50 Los Angeles Times
Starts out as such a deliciously savage satire of TV kiddie shows that it's a shame it swerves out of control and over the top, sliding into tedium before pulling together for a clever, if protracted, finish.
50 New York Post
So off-the-wall that it may well ultimately acquire the cult status of Resnick's earlier Chris Elliot vehicle, "Cabin Boy."
50 Boston Globe
The script boasts some tart TV-insider humor, but the film has not a trace of humanity or empathy.
50 Variety
Pushes its dark, smart, clever, cynical, satirical, nasty, provocative and sarcastic instincts to the point of heavily diminished returns -- to the point where the very amusing premise just isn't funny anymore.

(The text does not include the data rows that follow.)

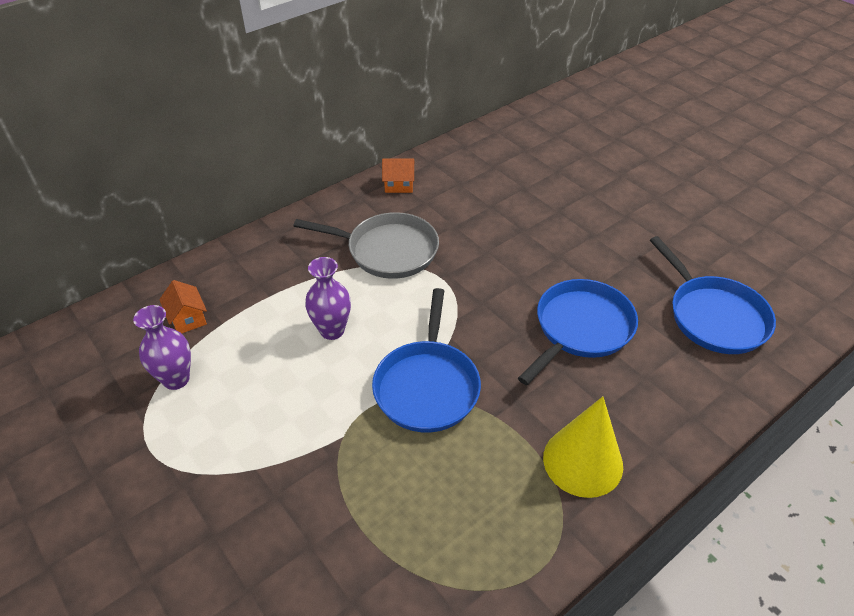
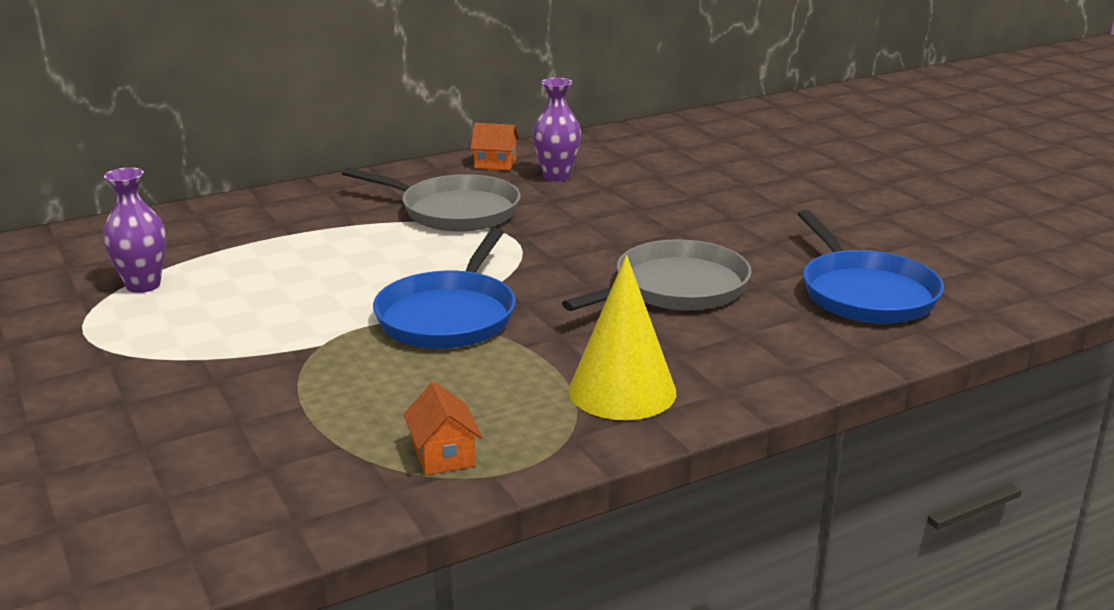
camera: 10 degrees right, 20 degrees down
orange house [159,280,207,334] -> orange house moved to [403,382,483,475]
purple vase [305,257,351,340] -> purple vase moved to [533,78,581,181]
blue pan [518,279,638,385] -> grey pan [562,239,752,311]

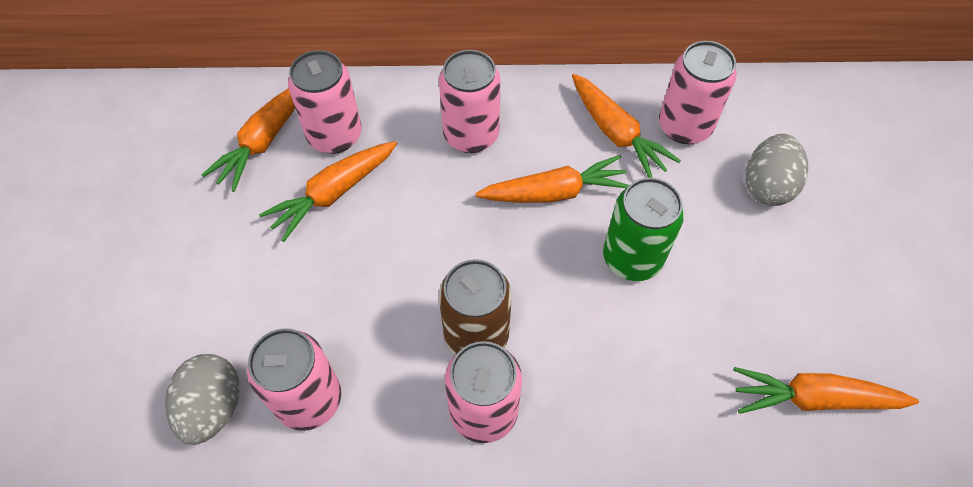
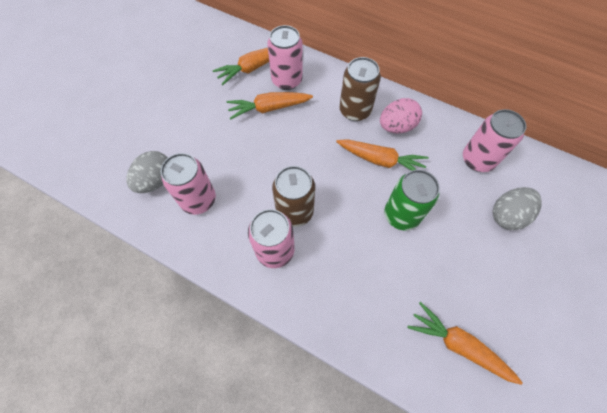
camera: 30 degrees right, 5 degrees up
pink can [439,50,501,153] -> brown can [339,57,381,121]
orange carrot [572,74,681,178] -> none
none -> pink egg [380,98,422,134]

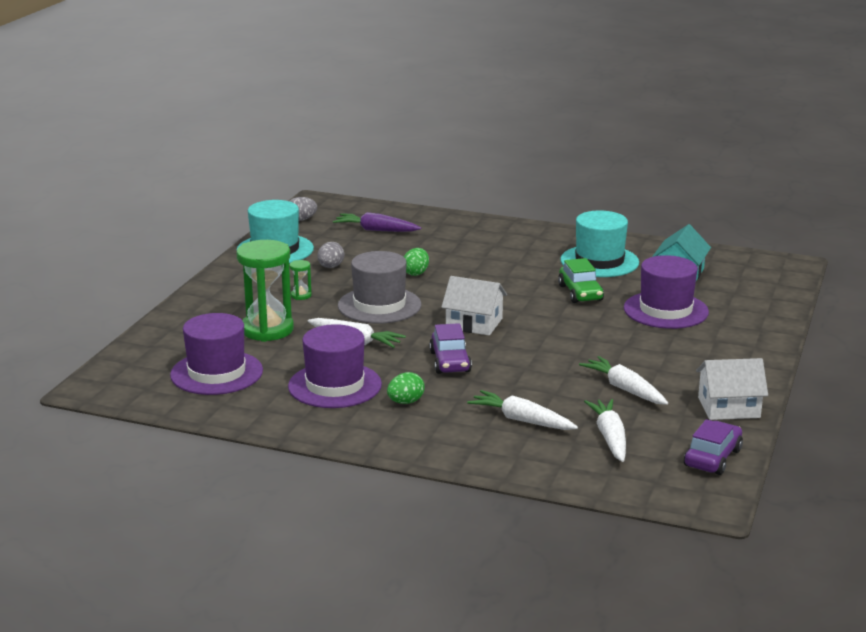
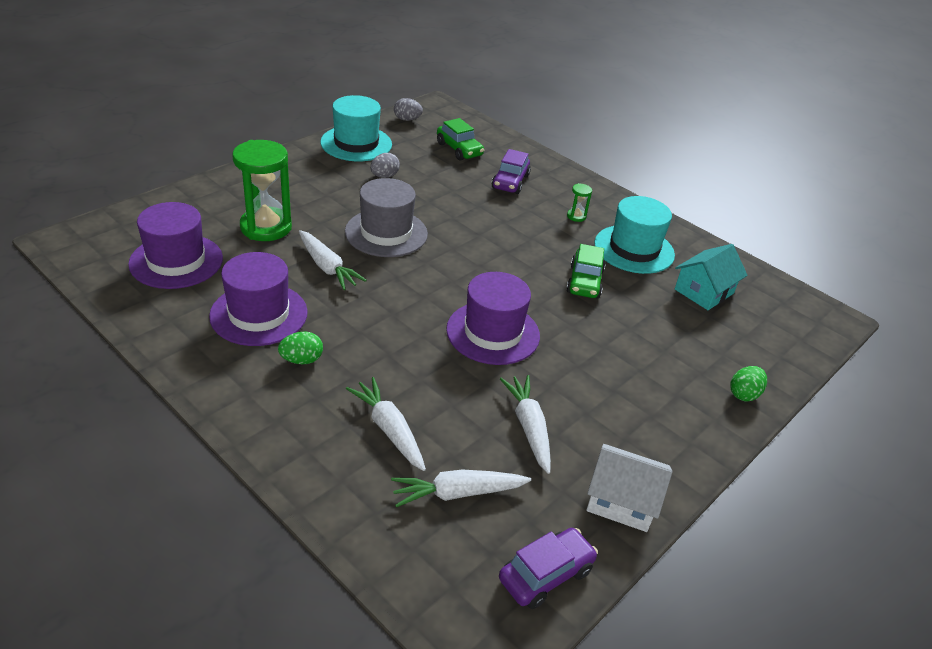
camera: 20 degrees right, 15 degrees up
green hourglass [289,260,312,300] -> green hourglass moved to [567,183,592,222]
purple carrot [333,212,421,232] -> green car [437,118,484,160]
green egg [404,248,429,276] -> green egg moved to [730,366,767,401]
purple car [429,323,472,374] -> purple car moved to [492,149,531,194]
white house [441,276,507,336] -> none
white carrot [584,399,626,462] -> white carrot turned 120 degrees counterclockwise [391,469,531,507]
purple hat [624,255,709,329] -> purple hat moved to [446,272,540,365]

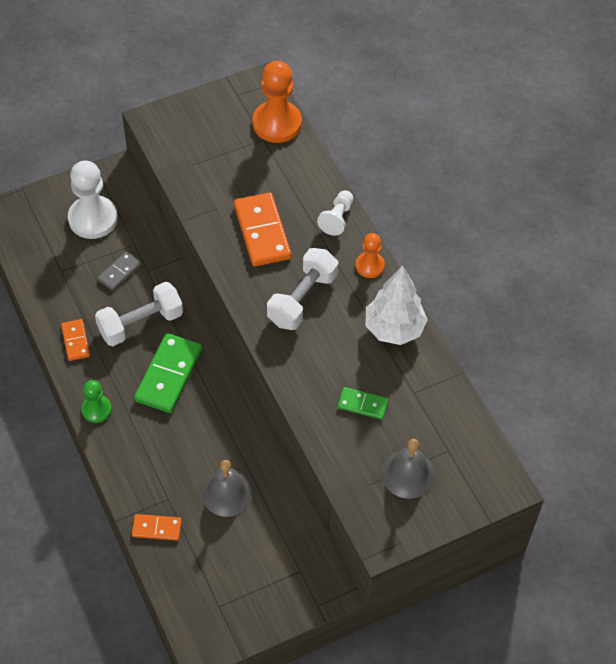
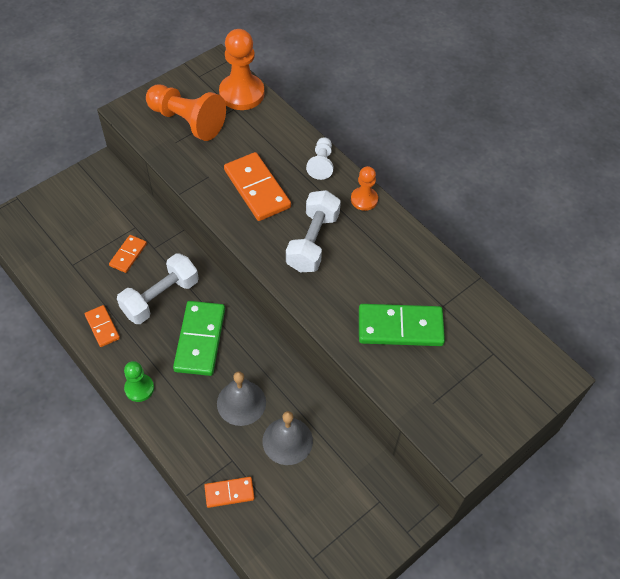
camera: 15 degrees left, 0 degrees up
white pawn [68,161,118,239] -> none
grey domino [98,252,141,291] -> orange domino [109,235,147,273]
green domino [338,387,389,420] -> green domino [359,304,445,346], size x1.83
white tree [365,265,428,345] -> none
grey bell [381,439,435,499] -> grey bell moved to [217,371,266,426]
none -> orange pawn [146,85,226,141]

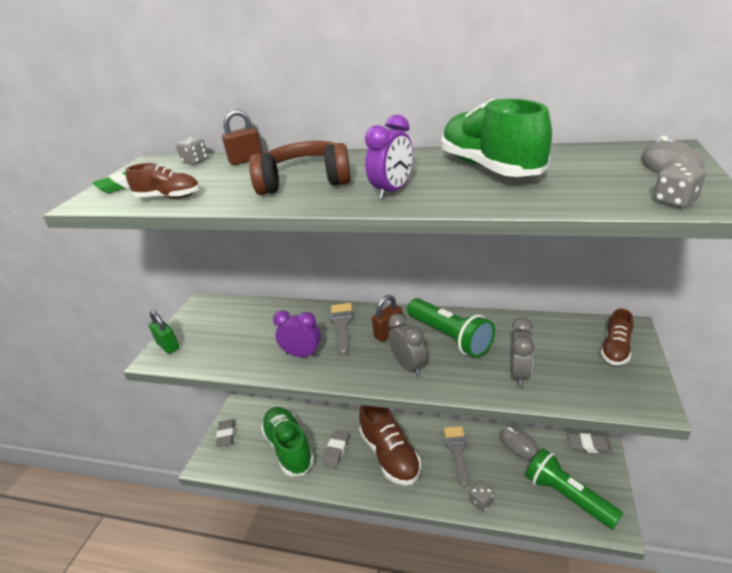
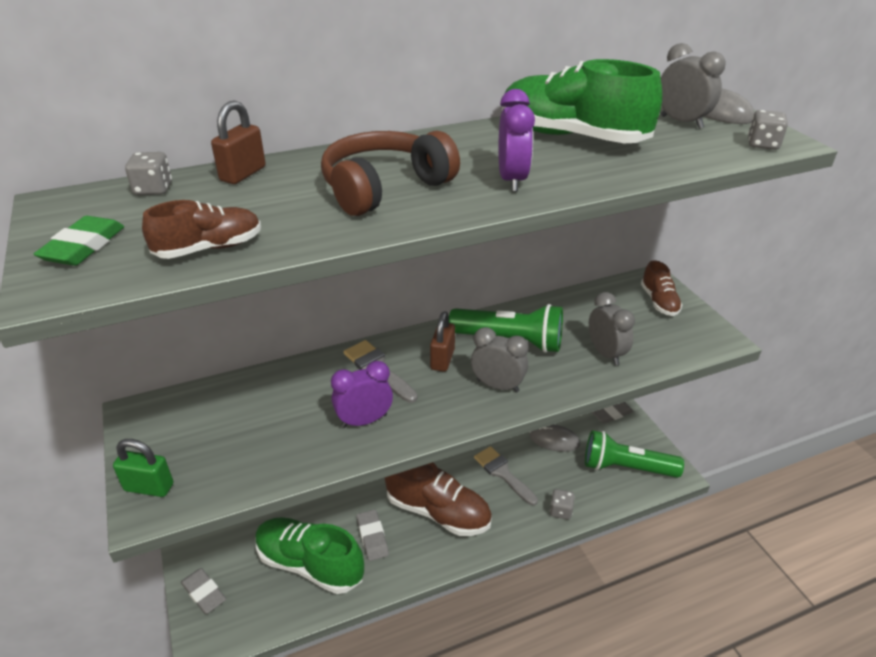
camera: 40 degrees left, 5 degrees up
none -> grey clock [661,43,726,129]

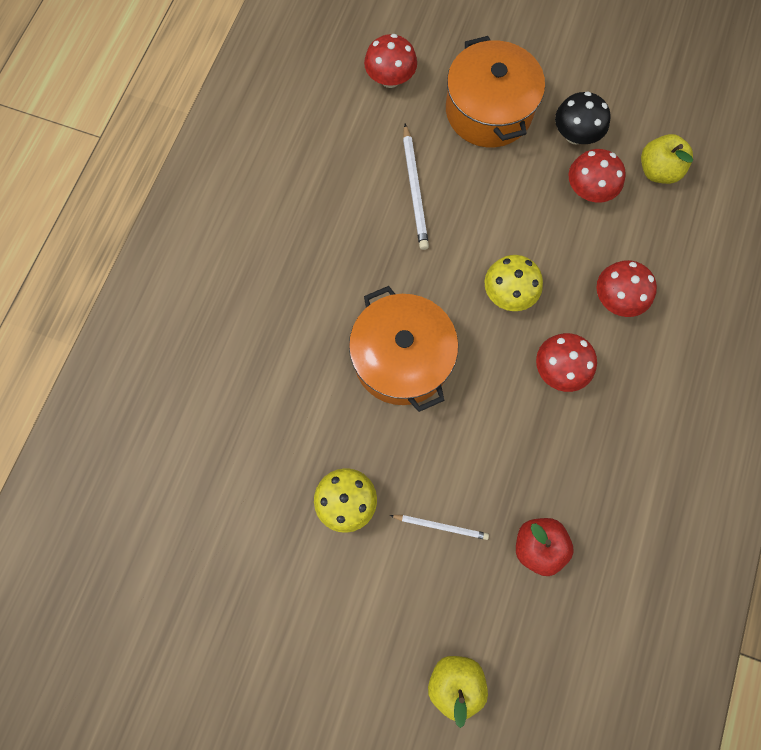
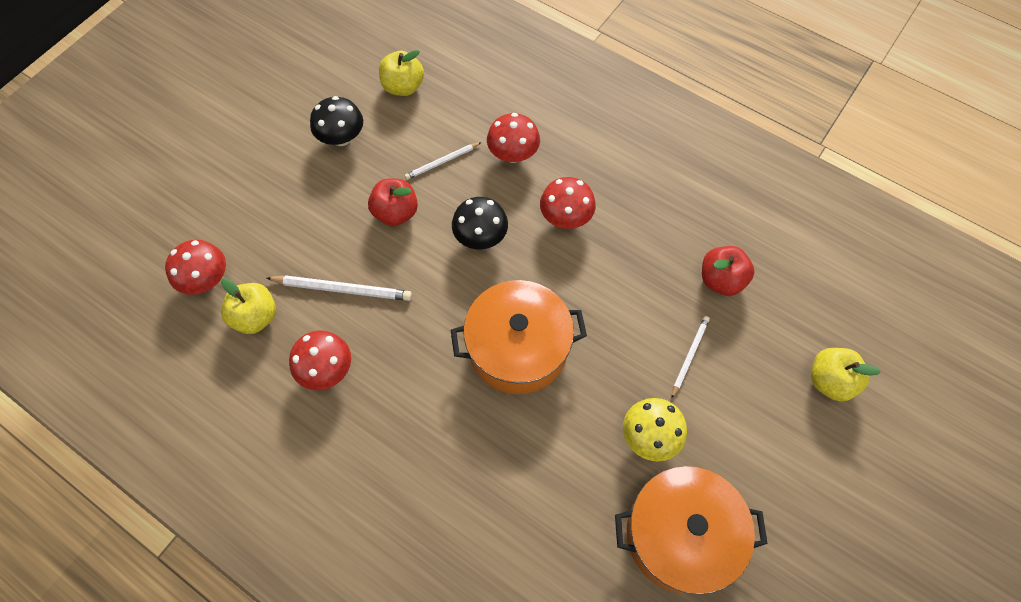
camera: 75 degrees left, 10 degrees down
orange pot [446,36,545,148] -> orange pot moved to [615,466,768,595]
yellow mushroom [484,255,543,311] -> black mushroom [452,197,508,249]
red mushroom [569,149,626,202] -> red mushroom moved to [289,331,351,390]
none -> yellow apple [221,278,276,334]
none -> red apple [368,179,418,226]
none -> white pencil [405,142,481,180]

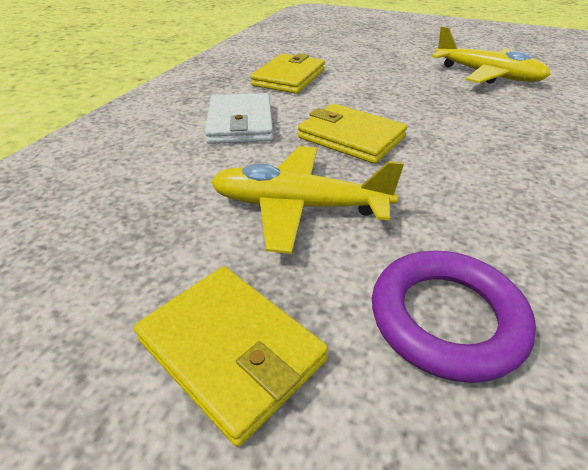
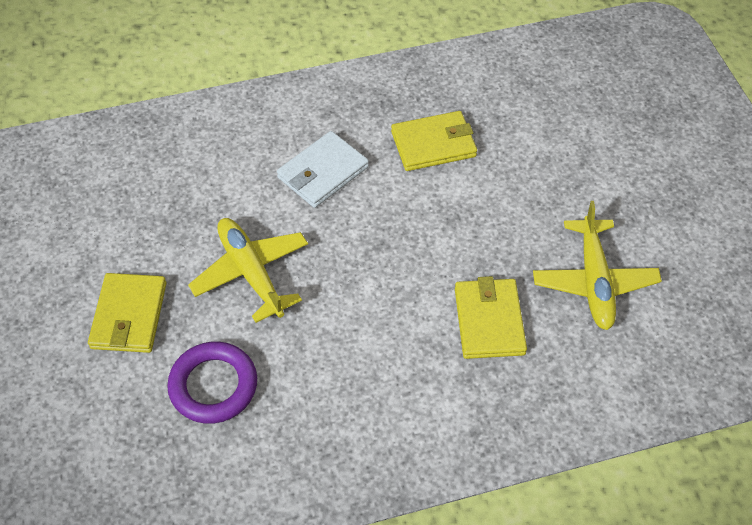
camera: 50 degrees right, 15 degrees up
yellow wallet [298,104,407,164] -> yellow wallet moved to [455,276,527,359]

50 The Globe and Mail (Toronto)
Sporadically funny, twisted for sure, it risks becoming as repetitive and shrill as the kinds of programs it satirizes.
50 USA Today
Smoochy, like the cuddly character, tries to be loved and ends on an unrealistically upbeat note. But it's in better, wittier form just being vicious and biting.
50 Seattle Post-Intelligencer
DeVito definitely has a gift for absurd black humor that kicks in here and there, but Adam Resnick's script is slavishly mean-spirited.
50 Chicago Tribune
A dark comedy that blows up like an exploding cigar, leaving nothing much behind but smoke, noise and a bad taste.
40 LA Weekly John Powers
A broad, braying yuk fest that revels in coarse jokes, lacks the courage of its own cynicism (things keep wavering into sentimentality) and refuses to develop its own premise.
40 Rolling Stone
This black-comic assault on family entertainment is going to set a lot of teeth on edge -- If only his (De Vito's) material were better this time.
38 Philadelphia Inquirer
Williams, going full throttle as the desperate deposed kiddie icon Rainbow Ralph, is, well, simply exhausting.
38 Miami Herald
Death to Smoochy? Yes, please.
33 Entertainment Weekly
Tells a moldy-oldie, not-nearly-as-nasty-as-it-thinks-it-is joke. Over and over again.
30 Salon.com
All noise with very little fun, and almost no restraint.
30 TV Guide
A misfire of spectacular proportions.
30 The Onion (A.V. Club)
An aggressive black comedy that seeks to satisfy a bloodlust already quelled many times over.
30 Washington Post
It's so over the top, the top isn't even visible in the rear-view mirror.
25 Baltimore Sun
To call Death to Smoochy satire -- or parody, burlesque, or even lampoon -- would be too generous. The moviemakers merely glide on the thin ice of yesterday's cynicism.
20 Slate
DiVito turns actors like Robin Williams, Edward Norton, and Catherine Keener into nothing less horrific than giant Danny DeVitos.
20 Film Threat Alex Nohe
It is impossible to say whether the premise or its execution is more fatal in "Death to Smoochy." One would expect something greater out of the talents assembled.
20 The New York Times
There are a few laughs, but I'm not sure that a comedy is supposed to make you recoil, which is what "Smoochy" does.
12 Chicago Sun-Times
To make a film this awful, you have to have enormous ambition and confidence, and dream big dreams.
10 Chicago Reader Hank Sartin
It's hard to pinpoint where things go wrong.